*Problems to solve:*
- A) In the article on the Moscow hostage gas below, which anesthetic does Thomas Zilker say the Russian security services used?
- B) List every statement the article on the Moscow hostage gas makes about halothane.

*Source extract:*
============================================================

German toxicologists assert that they have been able, with great probability, of revealing the secret gas that poisoned hundreds of hostages in Moscow.

According to a professor of medicine in Munich, Thomas Zilker, the Russian security services used the anesthetic halothane during the storming of the Moscow musical theater building.
As reported by Zilker, the presence of this gas was found in the blood of two German citizens who personally experienced the Moscow drama and were examined by a Munich clinic. Naloxone, which is considered an antidote for opiates, was also found in the victims’ blood.

It still remains a mystery as to why naloxone was administered to these German patients in a Moscow clinic.

Another mystery is why both affected Germans, while being poisoned, did not detect halothane’s particular sweet smell. “Either they had no time to feel a thing, since everything happened very quickly, or they do not remember a thing,” said Zilker. However, the professor admitted that other substances could have been used at the same time during the storming of the theater.

The same opinion is shared Munich anesthetist Eberhard Koch.

No guarantees

Halothane, according to the latter, is widely used in medical practice as an anesthesia agent, and in general cannot lead to death.

============================================================

*Supplied entries:*
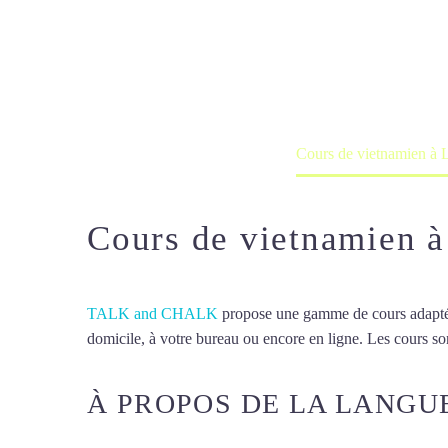
Cours de viet
Cours à domicile, dans la salle du 
Accueil
France
Cours de vietnamien à 
Cours de vietnamien 
TALK and CHALK
propose une gamme de cours adaptée à
domicile, à votre bureau ou encore en ligne. Les cours son
À PROPOS DE LA LANGU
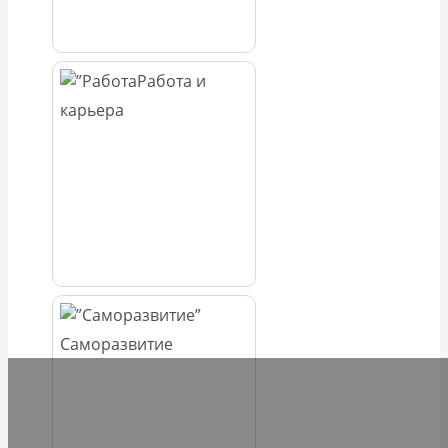
Работа и
карьера
Саморазвитие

============================================================

*Your responses:*
- A) Halothane.

- B)
- Russian security services used it during the storming of the Moscow musical theater building.
- It was found in the blood of two German citizens examined by a Munich clinic.
- It has a particular sweet smell.
- It is widely used in medical practice as an anesthesia agent.
- In general, it cannot lead to death.